El hijo suspiró hondo. Conocía a su padre y sabía que hablaba en serio.

―¿Nona? Deja que piense… Ahora lo único que recuerdo es a una santa. Santa Nona, mártir del cristianismo. Su hijo fue el célebre San Gregorio de Nacianzo, obispo y doctor de la Iglesia.

―Eso no me sirve. Quizás a tu madre le sirvan los santos ―se impacientó el padre.

―Bueno, también está el mito romano de las tres Parcas. Ya sabes, Nona, Décima y Morta. Tres hermanas hilanderas muy fastidiosas, ya que simbolizaban el destino y la duración de la vida de cada ser humano. Nona representaba el nacimiento e hilaba las hebras; luego llegaba Décima y enrollaba el hilo en un carrete, asignando el destino y el futuro a cada mortal; al final aparecía Morta con su balanza y sus tijeras. Ella era la encargada de cortar el hilo de la vida, sin distingos de edad, sexo o poder. Algunos de los que prueban las tijeras de Morta acaban en tu clínica forense, así que a partir de aquí sabes más que yo.

―«Reconciliarse es volver a nacer» ―recitó Mario en voz alta―. Quizás por eso Nona, que representa el nacimiento, tenga mucho que decir en el momento de la muerte. ¿No crees, hijo mío?

El hijo resopló al otro lado del teléfono.
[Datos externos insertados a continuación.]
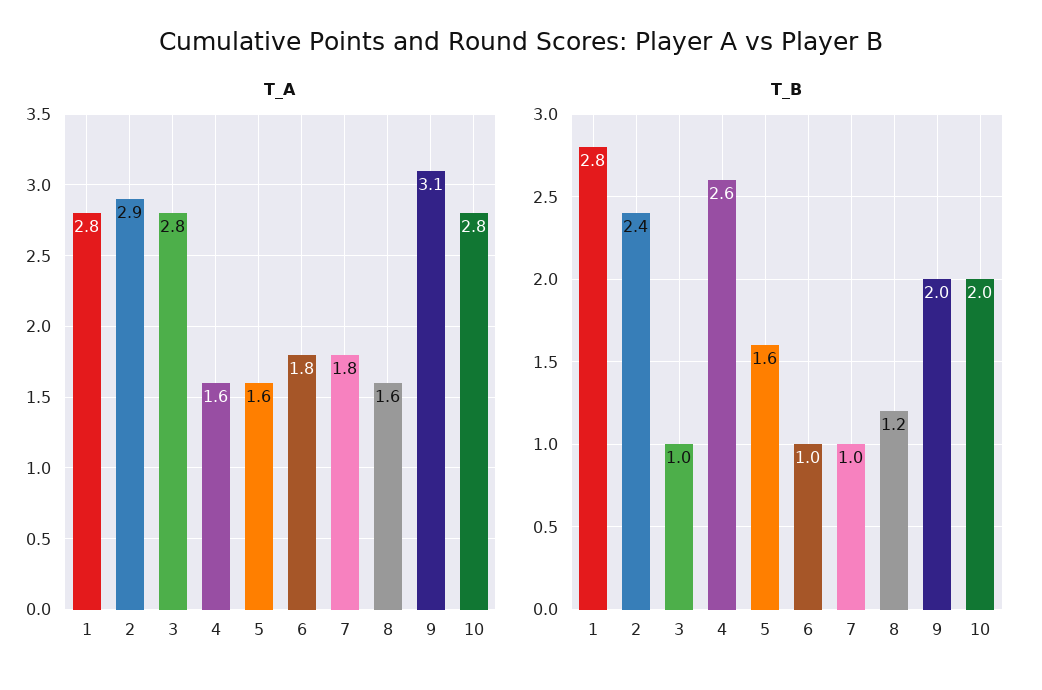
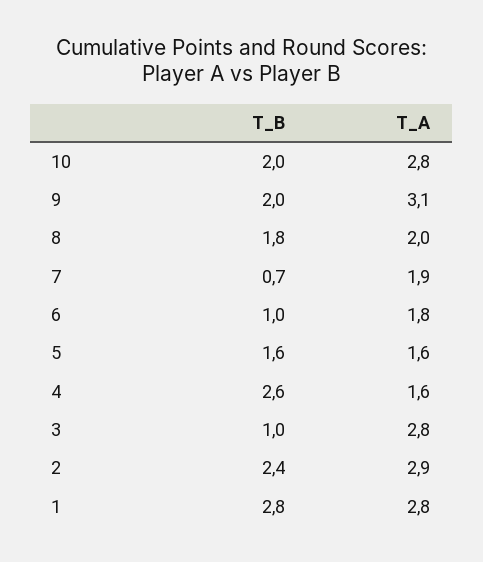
  {
    "T_A": {
      "1": 2.8,
      "2": 2.9,
      "3": 2.8,
      "4": 1.6,
      "5": 1.6,
      "6": 1.8,
-     "7": 1.8,
+     "7": 1.9,
-     "8": 1.6,
+     "8": 2,
      "9": 3.1,
      "10": 2.8
    },
    "T_B": {
      "1": 2.8,
      "2": 2.4,
      "3": 1,
      "4": 2.6,
      "5": 1.6,
      "6": 1,
-     "7": 1,
+     "7": 0.7,
-     "8": 1.2,
+     "8": 1.8,
      "9": 2,
      "10": 2
    }
  }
―Me pierdo, papá. Es muy tarde.

El padre le agradeció a su hijo la información y le prometió descansar.

―¿Seguro que te encuentras bien, papá? ¿Quieres que pase la noche contigo?

El padre se despidió con una frase inquietante:

―Quédate en casa. Las Parcas se pasean por la planta de este hospital y podrían equivocarse de persona.

 

Consultó el reloj del teléfono móvil. Marcaba las tres de la madrugada. Curiosamente le costaba recordar si todo el tiempo que transcurrió desde que habló con su hijo lo pasó despierto o llegó a dormir en algún momento. El monitor de constantes vitales parpadeaba y emitía un sonido desquiciante. Se incorporó y desconectó el aparato.

En la penumbra de la habitación escuchó que la puerta se abría y luego se cerraba. Intuyó unas sombras dentro de la habitación.

―¿Eres tú, Nona?

―Sí.

―¿Vienes sola?

―Ya sabes que no.

Mario se recostó y observó por última vez el techo pelado de la habitación. Le hubiese gustado encontrar allí a la Gioconda riéndose de la estupidez humana.

―Hermanas, sed bienvenidas. Me encontráis preparado. Ligero como una pluma, como debe ser. Por favor, acercaos.